VersionInfoOrdinal: INTEGER (REQUIRED)
The value allows the versions of a package to be sorted in semantic order without parsing the version string. If a package has its versions sorted in ascending order by VersionInfo.Ordinal, the order will correspond to the order of the version strings as determined by the package management system.
Hashes: RECORD (REPEATED)
An array of hashes that have been observed from this package-version.
HashesType: STRING (REQUIRED)
The type of hash, example values include 'SHA512' and 'SHA1'.
HashesHash: STRING (REQUIRED)
A base64 encoded string of the hash.

PackageVersionsLatest

This view contains the most recent snapshot in the PackageVersions table.

Projects

This table stores information about projects. Each row represents a single project.

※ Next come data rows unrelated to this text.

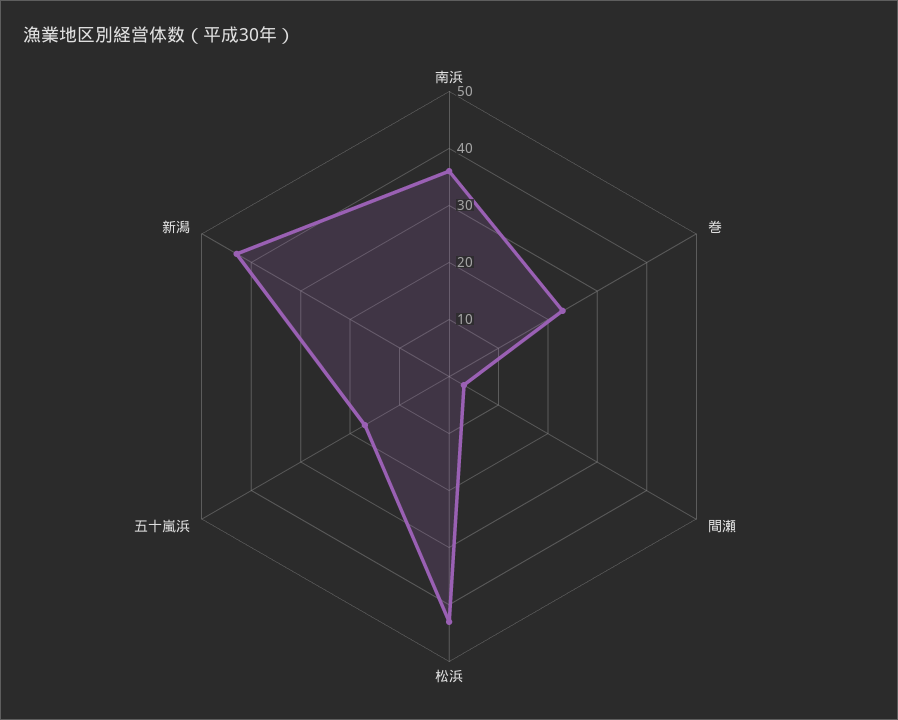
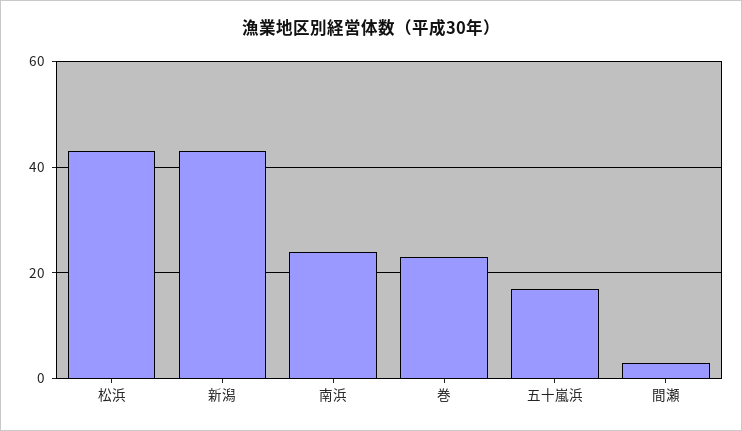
  {
-   "南浜": 35,
+   "南浜": 25,
    "巻": 25,
    "間瀬": 5,
    "松浜": 45,
    "五十嵐浜": 15,
    "新潟": 45
  }

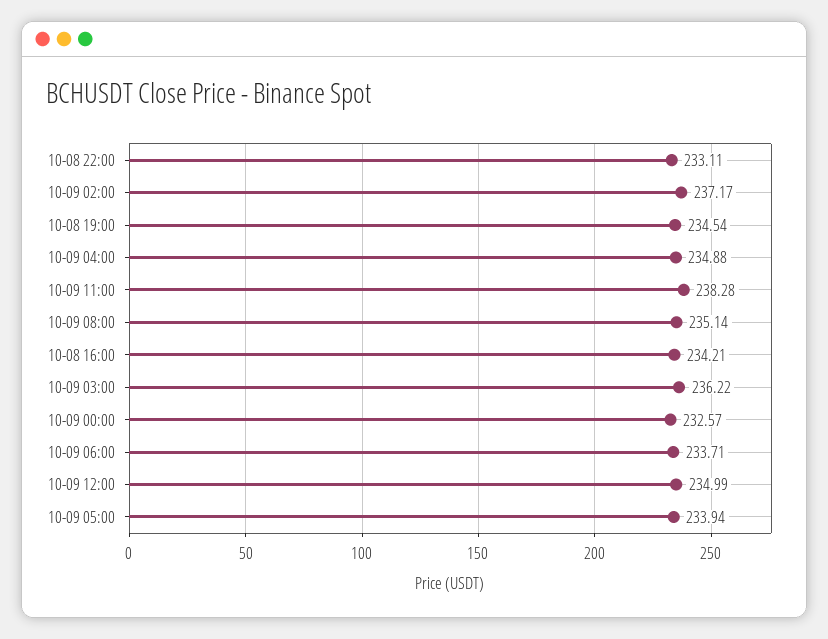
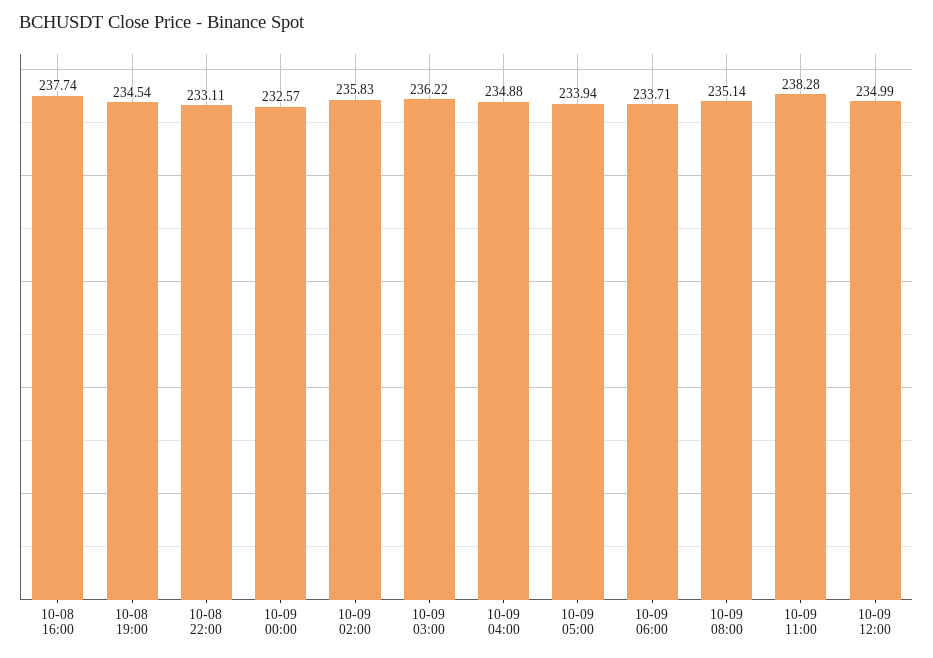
  {
    "10-08 22:00": 233.11,
-   "10-09 02:00": 237.17,
+   "10-09 02:00": 235.83,
    "10-08 19:00": 234.54,
    "10-09 04:00": 234.88,
    "10-09 11:00": 238.28,
    "10-09 08:00": 235.14,
-   "10-08 16:00": 234.21,
+   "10-08 16:00": 237.74,
    "10-09 03:00": 236.22,
    "10-09 00:00": 232.57,
    "10-09 06:00": 233.71,
    "10-09 12:00": 234.99,
    "10-09 05:00": 233.94
  }

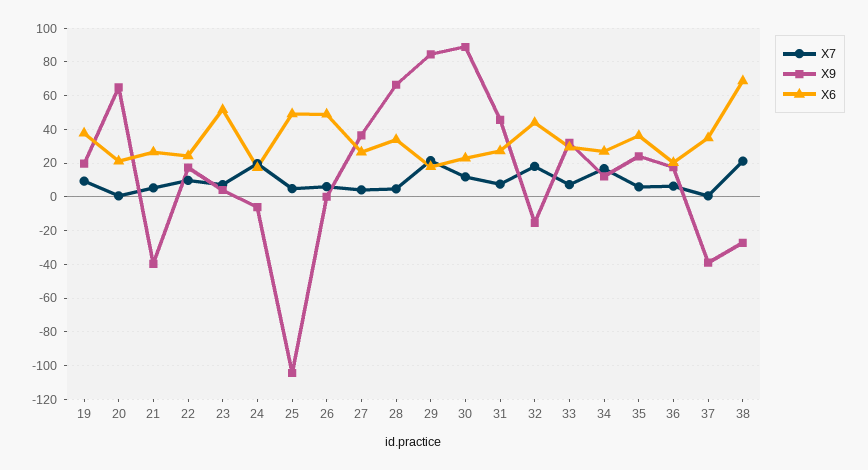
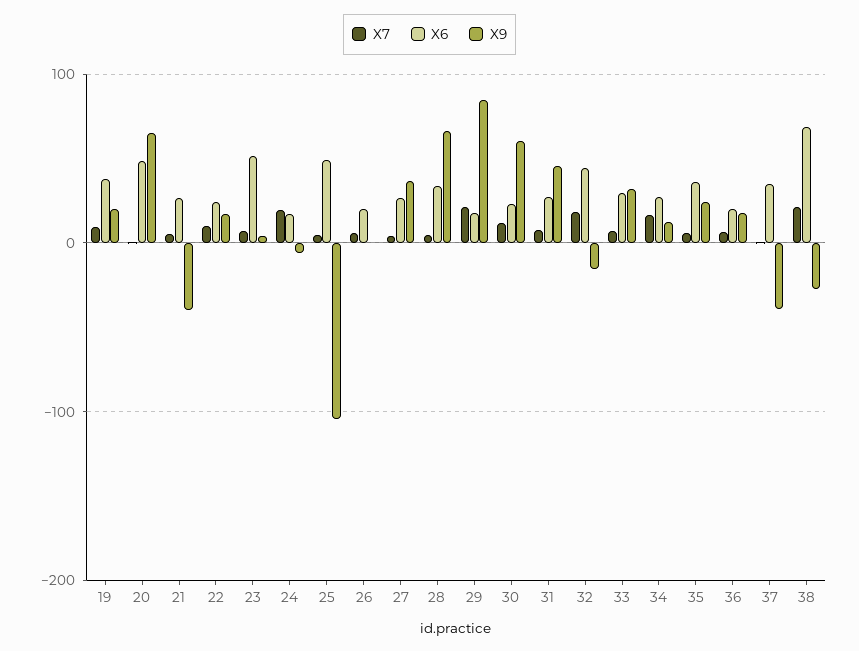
  {
    "X7": {
      "19": 10,
      "20": 0,
      "21": 5,
      "22": 10,
      "23": 5,
      "24": 20,
      "25": 5,
      "26": 5,
      "27": 5,
      "28": 5,
      "29": 20,
      "30": 10,
      "31": 10,
      "32": 20,
      "33": 5,
      "34": 15,
      "35": 5,
      "36": 5,
      "37": 0,
      "38": 20
    },
    "X9": {
      "19": 20,
      "20": 65,
      "21": -40,
      "22": 15,
      "23": 5,
      "24": -5,
      "25": -105,
      "26": 0,
      "27": 35,
      "28": 65,
      "29": 85,
-     "30": 90,
+     "30": 60,
      "31": 45,
      "32": -15,
      "33": 30,
      "34": 10,
      "35": 25,
      "36": 20,
      "37": -40,
      "38": -25
    },
    "X6": {
      "19": 40,
-     "20": 20,
+     "20": 50,
      "21": 25,
      "22": 25,
      "23": 50,
      "24": 15,
      "25": 50,
-     "26": 50,
+     "26": 20,
      "27": 25,
      "28": 35,
      "29": 20,
      "30": 25,
      "31": 25,
      "32": 45,
      "33": 30,
      "34": 25,
      "35": 35,
      "36": 20,
      "37": 35,
      "38": 70
    }
  }

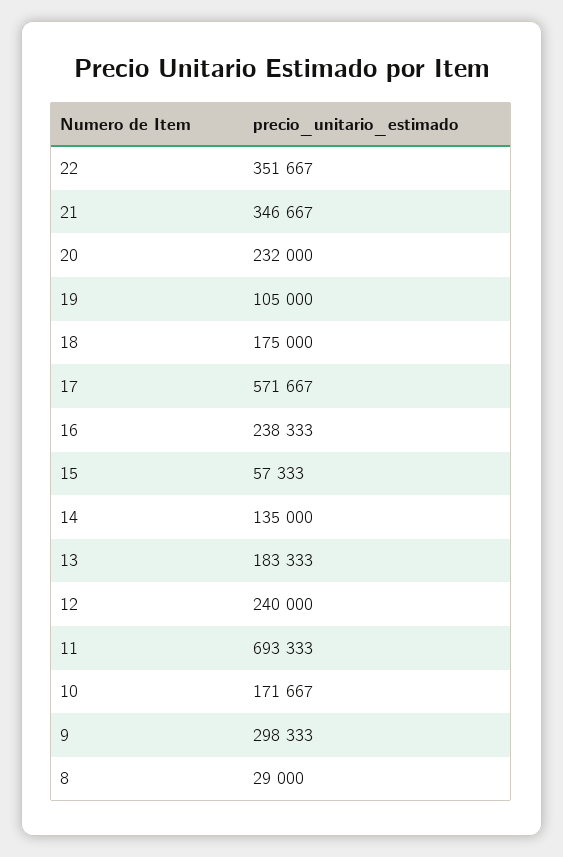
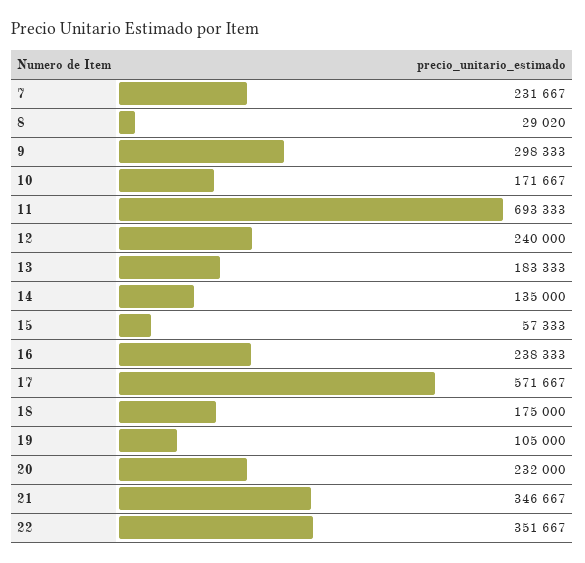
  {
    "22": 351667,
    "21": 346667,
    "20": 232000,
    "19": 105000,
    "18": 175000,
    "17": 571667,
    "16": 238333,
    "15": 57333,
    "14": 135000,
    "13": 183333,
    "12": 240000,
    "11": 693333,
    "10": 171667,
    "9": 298333,
-   "8": 29000
+   "8": 29020,
+   "7": 231667
  }

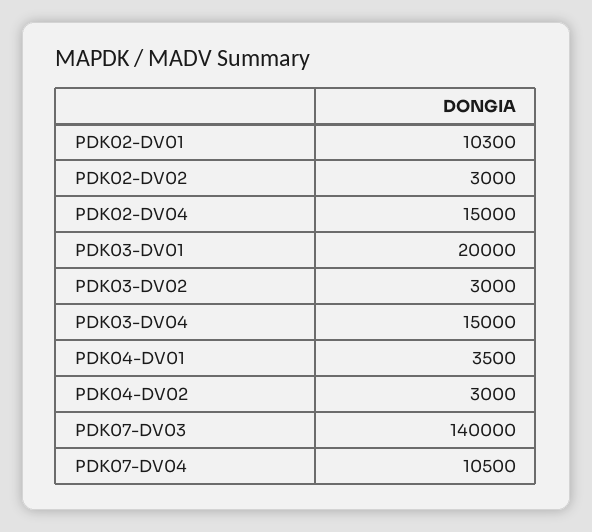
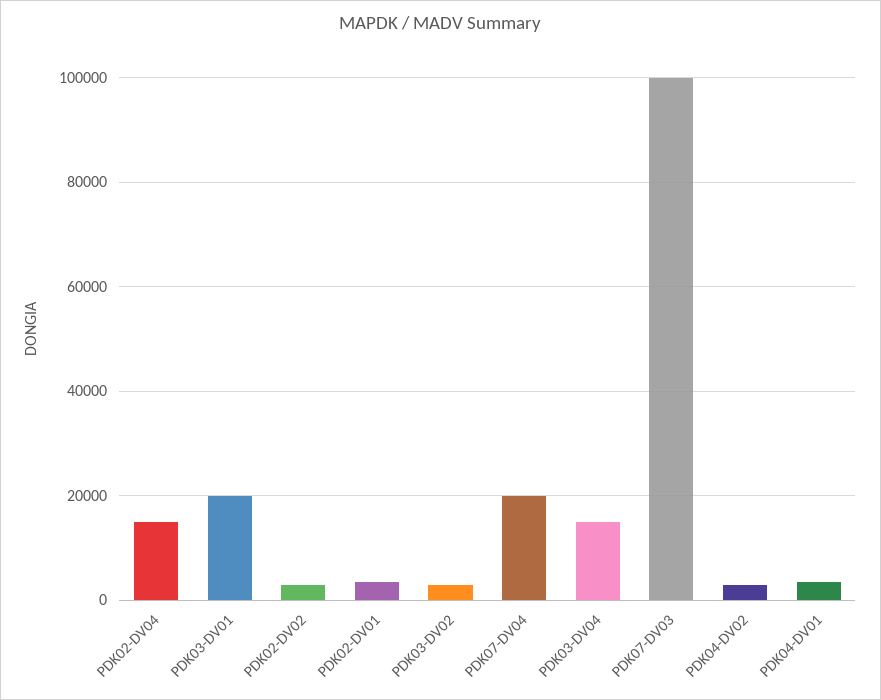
  {
-   "PDK02-DV01": 10300,
+   "PDK02-DV01": 4000,
    "PDK02-DV02": 3000,
    "PDK02-DV04": 15000,
    "PDK03-DV01": 20000,
    "PDK03-DV02": 3000,
    "PDK03-DV04": 15000,
    "PDK04-DV01": 3500,
    "PDK04-DV02": 3000,
-   "PDK07-DV03": 140000,
+   "PDK07-DV03": 100000,
-   "PDK07-DV04": 10500
+   "PDK07-DV04": 20000
  }

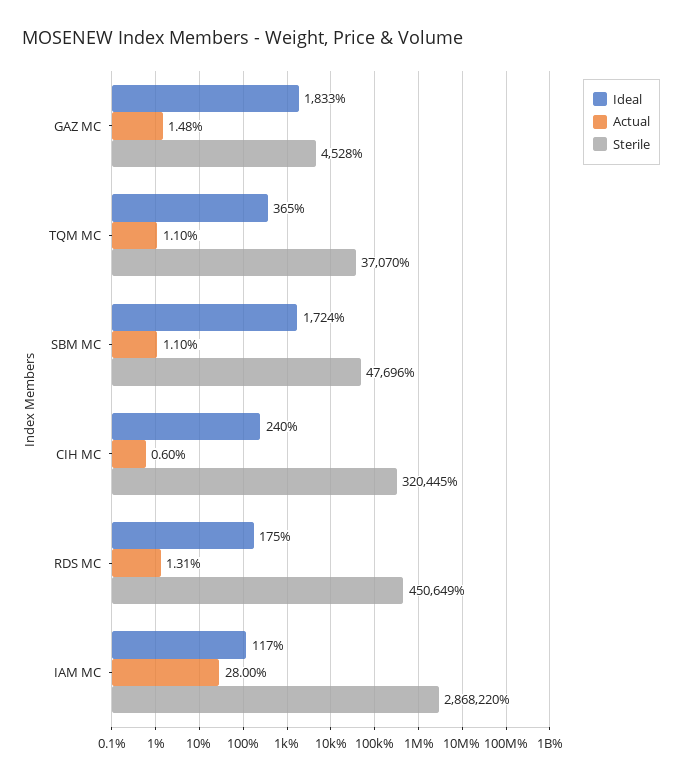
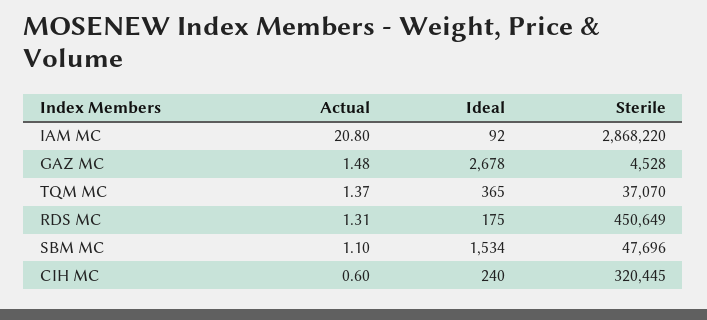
  {
    "Ideal": {
-     "GAZ MC": 1833,
+     "GAZ MC": 2678,
      "TQM MC": 365,
-     "SBM MC": 1724,
+     "SBM MC": 1534,
      "CIH MC": 240,
      "RDS MC": 175,
-     "IAM MC": 117
+     "IAM MC": 92
    },
    "Actual": {
      "GAZ MC": 1.48,
-     "TQM MC": 1.1,
+     "TQM MC": 1.37,
      "SBM MC": 1.1,
      "CIH MC": 0.6,
      "RDS MC": 1.31,
-     "IAM MC": 28
+     "IAM MC": 20.8
    },
    "Sterile": {
      "GAZ MC": 4528,
      "TQM MC": 37070,
      "SBM MC": 47696,
      "CIH MC": 320445,
      "RDS MC": 450649,
      "IAM MC": 2868220
    }
  }

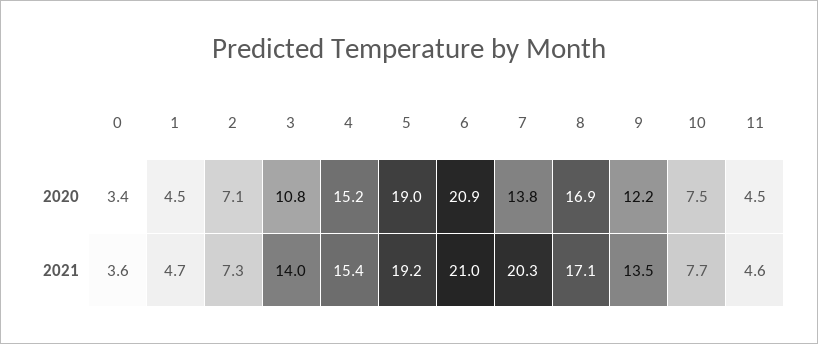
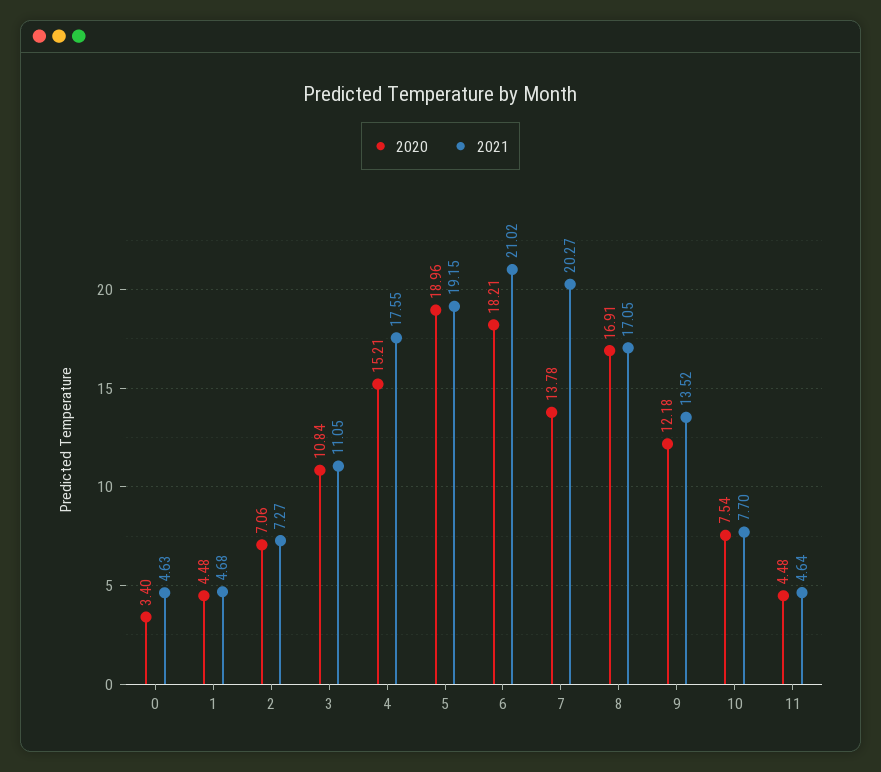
  {
    "2020": {
      "0": 3.4,
      "1": 4.48,
      "2": 7.06,
      "3": 10.84,
      "4": 15.21,
      "5": 18.96,
-     "6": 20.9,
+     "6": 18.21,
      "7": 13.78,
      "8": 16.91,
      "9": 12.18,
      "10": 7.54,
      "11": 4.48
    },
    "2021": {
-     "0": 3.6,
+     "0": 4.63,
      "1": 4.68,
      "2": 7.27,
-     "3": 14,
+     "3": 11.05,
-     "4": 15.4,
+     "4": 17.55,
      "5": 19.15,
      "6": 21.02,
      "7": 20.27,
      "8": 17.05,
      "9": 13.52,
      "10": 7.7,
      "11": 4.64
    }
  }

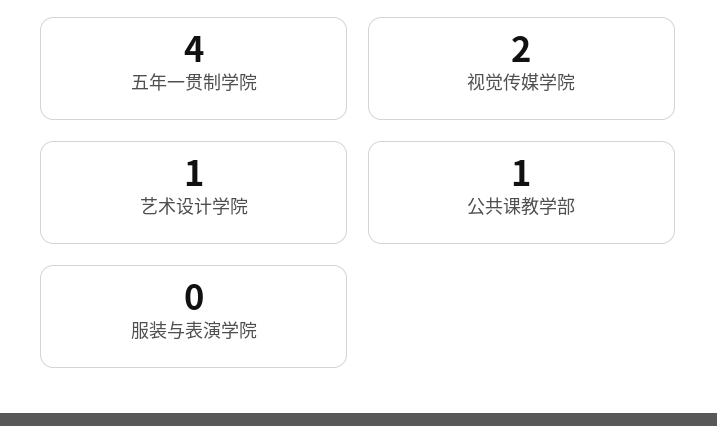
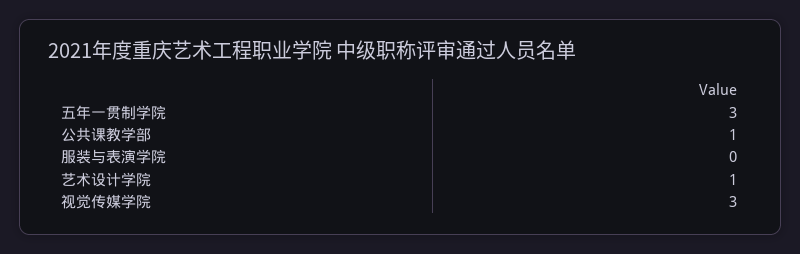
  {
-   "五年一贯制学院": 4,
+   "五年一贯制学院": 3,
-   "视觉传媒学院": 2,
+   "视觉传媒学院": 3,
    "艺术设计学院": 1,
    "公共课教学部": 1,
    "服装与表演学院": 0
  }

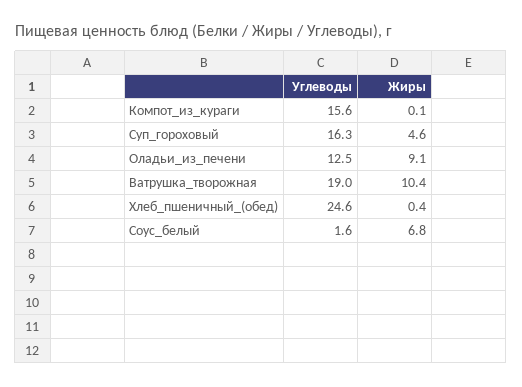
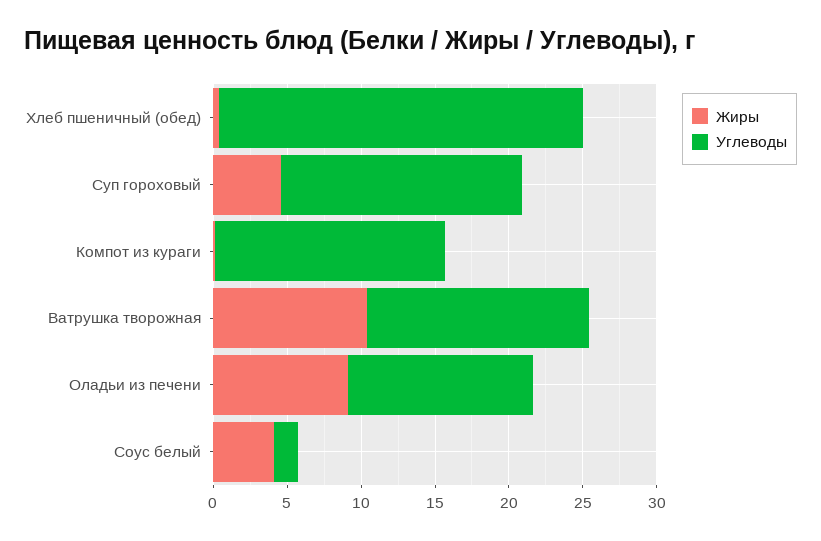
  {
    "Углеводы": {
      "Компот_из_кураги": 15.6,
      "Суп_гороховый": 16.3,
      "Оладьи_из_печени": 12.5,
-     "Ватрушка_творожная": 19,
+     "Ватрушка_творожная": 15,
      "Хлеб_пшеничный_(обед)": 24.6,
      "Соус_белый": 1.6
    },
    "Жиры": {
      "Компот_из_кураги": 0.1,
      "Суп_гороховый": 4.6,
      "Оладьи_из_печени": 9.1,
      "Ватрушка_творожная": 10.4,
      "Хлеб_пшеничный_(обед)": 0.4,
-     "Соус_белый": 6.8
+     "Соус_белый": 4
    }
  }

SnapshotAt: TIMESTAMP (REQUIRED)
When this row was exported.
Type: STRING (REQUIRED)
The type of the project, example values include 'APACHE_JIRA', 'BITBUCKET', 'GITHUB' and 'GITLAB'.
Name: STRING (REQUIRED)
The name of the project.
OpenIssuesCount: INTEGER
The number of open issues.
StarsCount: INTEGER
The number of stars in the upstream source.
ForksCount: INTEGER
The number of known forks.
Licenses: STRING (REPEATED)
A list of licenses for the project, presented as SPDX expressions.
Description: STRING
A human readable description of the project.
Homepage: STRING
A link to the homepage of the project.

ProjectsLatest

This view contains the most recent snapshot in the Projects table.

Snapshots

This table contains the timestamps for which a full snapshot of all other tables exists.

Time: TIMESTAMP (REQUIRED)
The time at which a snapshot of all other tables was taken.